:: Information given ::
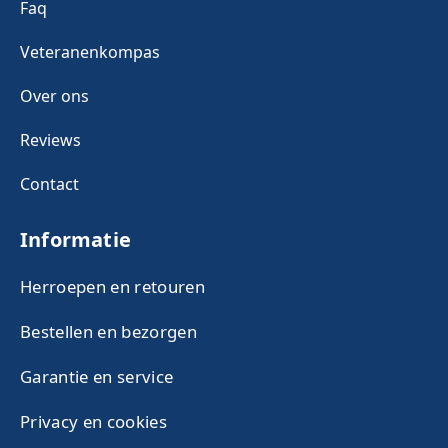
Faq
Veteranenkompas
Over ons
Reviews
Contact
Informatie
Herroepen en retouren
Bestellen en bezorgen
Garantie en service
Privacy en cookies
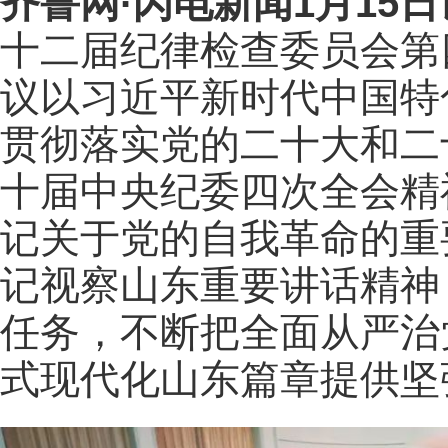
齐鲁网
·闪电新闻1月15日
十二届纪律检查委员会第
议以习近平新时代中国特
贯彻落实党的二十大和二
十届中央纪委四次全会精
记关于党的自我革命的重
记视察山东重要讲话精神
任务，不断把全面从严治
式现代化山东篇章提供坚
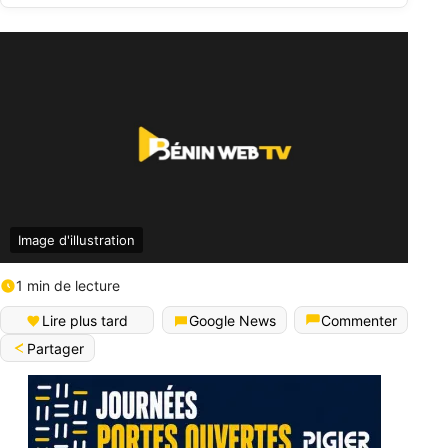
Image d'illustration
1 min de lecture
Lire plus tard
Google News
Commenter
Partager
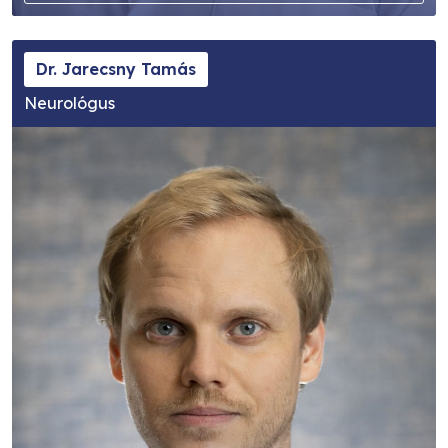
Dr. Jarecsny Tamás
Neurológus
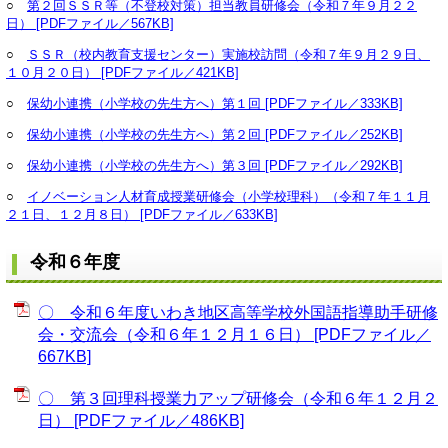
○
第２回ＳＳＲ等（不登校対策）担当教員研修会（令和７年９月２２
日） [PDFファイル／567KB]
○
ＳＳＲ（校内教育支援センター）実施校訪問（令和７年９月２９日、
１０月２０日） [PDFファイル／421KB]
○
保幼小連携（小学校の先生方へ）第１回 [PDFファイル／333KB]
○
保幼小連携（小学校の先生方へ）第２回 [PDFファイル／252KB]
○
保幼小連携（小学校の先生方へ）第３回 [PDFファイル／292KB]
○
イノベーション人材育成授業研修会（小学校理科）（令和７年１１月
２１日、１２月８日） [PDFファイル／633KB]
令和６年度
〇 令和６年度いわき地区高等学校外国語指導助手研修
会・交流会（令和６年１２月１６日） [PDFファイル／
667KB]
〇 第３回理科授業力アップ研修会（令和６年１２月２
日） [PDFファイル／486KB]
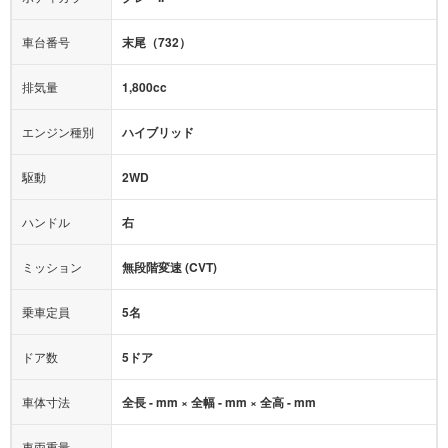
映像：
DVD
衝撃緩和ヘッドレスト
車台番号
末尾（732）
オーディオ：
CD
モニター：
-
排気量
1,800cc
ミュージックプレイヤー接続可
ABS
サポカー
エンジン種別
ハイブリッド
後席モニター
1500W給電
アクセル踏み間違い（誤発進）防止装置
駆動
2WD
アダプティブクルーズコントロール
ハンドル
右
ヒルディセントコントロール
オートマチックハイビーム
ミッション
無段階変速 (CVT)
乗車定員
5名
ドア数
5ドア
車体寸法
全長 - mm × 全幅 - mm × 全高 - mm
車両重量
-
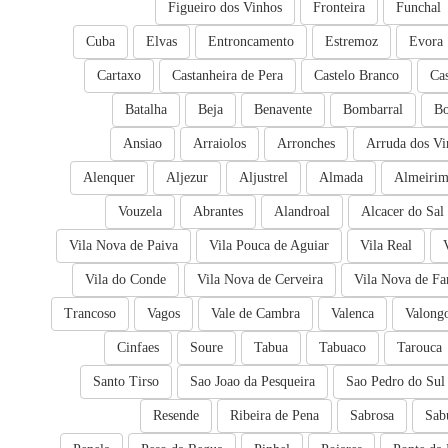
Figueiro dos Vinhos
Fronteira
Funchal
Cuba
Elvas
Entroncamento
Estremoz
Evora
Cartaxo
Castanheira de Pera
Castelo Branco
Ca
Batalha
Beja
Benavente
Bombarral
Bo
Ansiao
Arraiolos
Arronches
Arruda dos Vi
Alenquer
Aljezur
Aljustrel
Almada
Almeiri
Vouzela
Abrantes
Alandroal
Alcacer do Sal
Vila Nova de Paiva
Vila Pouca de Aguiar
Vila Real
Vila do Conde
Vila Nova de Cerveira
Vila Nova de Fa
Trancoso
Vagos
Vale de Cambra
Valenca
Valong
Cinfaes
Soure
Tabua
Tabuaco
Tarouca
Santo Tirso
Sao Joao da Pesqueira
Sao Pedro do Sul
Resende
Ribeira de Pena
Sabrosa
Sab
:::
» **Assigned task**
Search the listing for "PDFファイル" and show every line where it occurs.

» **Response**
日） [PDFファイル／567KB]
１０月２０日） [PDFファイル／421KB]
保幼小連携（小学校の先生方へ）第１回 [PDFファイル／333KB]
保幼小連携（小学校の先生方へ）第２回 [PDFファイル／252KB]
保幼小連携（小学校の先生方へ）第３回 [PDFファイル／292KB]
２１日、１２月８日） [PDFファイル／633KB]
会・交流会（令和６年１２月１６日） [PDFファイル／
日） [PDFファイル／486KB]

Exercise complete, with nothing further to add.